ULMFiT for Polish

piotr.czapla · September 18, 2018, 2:25pm

Results

ULMFiT with sentence piece set new SOTA on Poleval 2018 language modeling task, with perplexity 95 the previous best was 146,
source code and weights

Available datasets and results

Poleval 2018
- Task 2 NER
- Task 3 Language model
  - a modified version of ULMFit achieved Perplexity of 95, 35% better than the competition
Poleval 2017
- Task 2 Sentiment analysis
  - best model (Tree-LSTM-NR) accuracy 0.795 - the dataset is most likely broken a bit Paper from contest
New Sentiment dataset like imdb data set
- We have approached few companies to publish their data set of comments with ratings we are waiting for their response. It will be published as part of Poleval 2019

annak · December 28, 2018, 10:07pm

Hi Piotr, congratulations on setting SOTA for LM in Polish!

I would love to experiment with the downstream tasks like sentiment analysis using your model.

I wanted to download your pre-trained LM weights but I don’t see them (nor the itos file for mapping dictionaries) under the link you provided. Am I missing something?

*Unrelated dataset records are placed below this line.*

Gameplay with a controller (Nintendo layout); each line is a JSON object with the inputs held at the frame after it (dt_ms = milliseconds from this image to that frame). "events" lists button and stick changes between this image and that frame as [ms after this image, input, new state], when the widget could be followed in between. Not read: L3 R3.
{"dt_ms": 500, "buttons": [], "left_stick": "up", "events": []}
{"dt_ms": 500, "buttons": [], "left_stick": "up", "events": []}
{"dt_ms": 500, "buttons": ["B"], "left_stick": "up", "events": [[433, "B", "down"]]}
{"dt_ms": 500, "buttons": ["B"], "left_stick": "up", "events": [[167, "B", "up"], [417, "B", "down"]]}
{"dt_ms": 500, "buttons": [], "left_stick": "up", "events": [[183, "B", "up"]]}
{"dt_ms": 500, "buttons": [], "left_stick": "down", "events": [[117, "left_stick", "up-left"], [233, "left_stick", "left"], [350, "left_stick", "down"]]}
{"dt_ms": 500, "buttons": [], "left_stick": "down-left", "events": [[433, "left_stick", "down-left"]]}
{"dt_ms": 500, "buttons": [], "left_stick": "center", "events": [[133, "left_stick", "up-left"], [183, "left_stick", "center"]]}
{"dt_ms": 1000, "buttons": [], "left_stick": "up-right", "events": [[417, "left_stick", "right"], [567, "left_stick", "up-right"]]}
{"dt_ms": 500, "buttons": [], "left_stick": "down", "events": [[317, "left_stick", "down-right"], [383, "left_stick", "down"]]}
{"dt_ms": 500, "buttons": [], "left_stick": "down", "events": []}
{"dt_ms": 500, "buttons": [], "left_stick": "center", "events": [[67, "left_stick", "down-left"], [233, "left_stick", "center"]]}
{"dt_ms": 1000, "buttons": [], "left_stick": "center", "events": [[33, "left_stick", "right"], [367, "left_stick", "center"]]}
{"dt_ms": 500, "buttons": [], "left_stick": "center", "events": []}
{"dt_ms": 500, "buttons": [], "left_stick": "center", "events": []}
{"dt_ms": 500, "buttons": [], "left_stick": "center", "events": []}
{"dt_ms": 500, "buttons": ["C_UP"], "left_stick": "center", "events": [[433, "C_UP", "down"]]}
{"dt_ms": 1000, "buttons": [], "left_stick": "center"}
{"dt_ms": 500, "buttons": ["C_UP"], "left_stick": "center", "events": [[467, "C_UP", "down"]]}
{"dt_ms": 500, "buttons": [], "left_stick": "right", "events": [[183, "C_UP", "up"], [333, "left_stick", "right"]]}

piotr.czapla · December 30, 2018, 1:02pm

Hi AnnaK It seems I’ve forgot to add the link to the pretrained wieghts. Here you have the model that won poleval: https://go.n-waves.com/poleval2018-modelv1.
Do you have some good open dataset that can be used for classification in Polish?

annak · January 4, 2019, 4:31pm

Thanks for the link! Correct me if I’m wrong, but in order to use it wouldn’t I also need your word-to-token mapping (in imdb that was the itos_wt103.pkl file)?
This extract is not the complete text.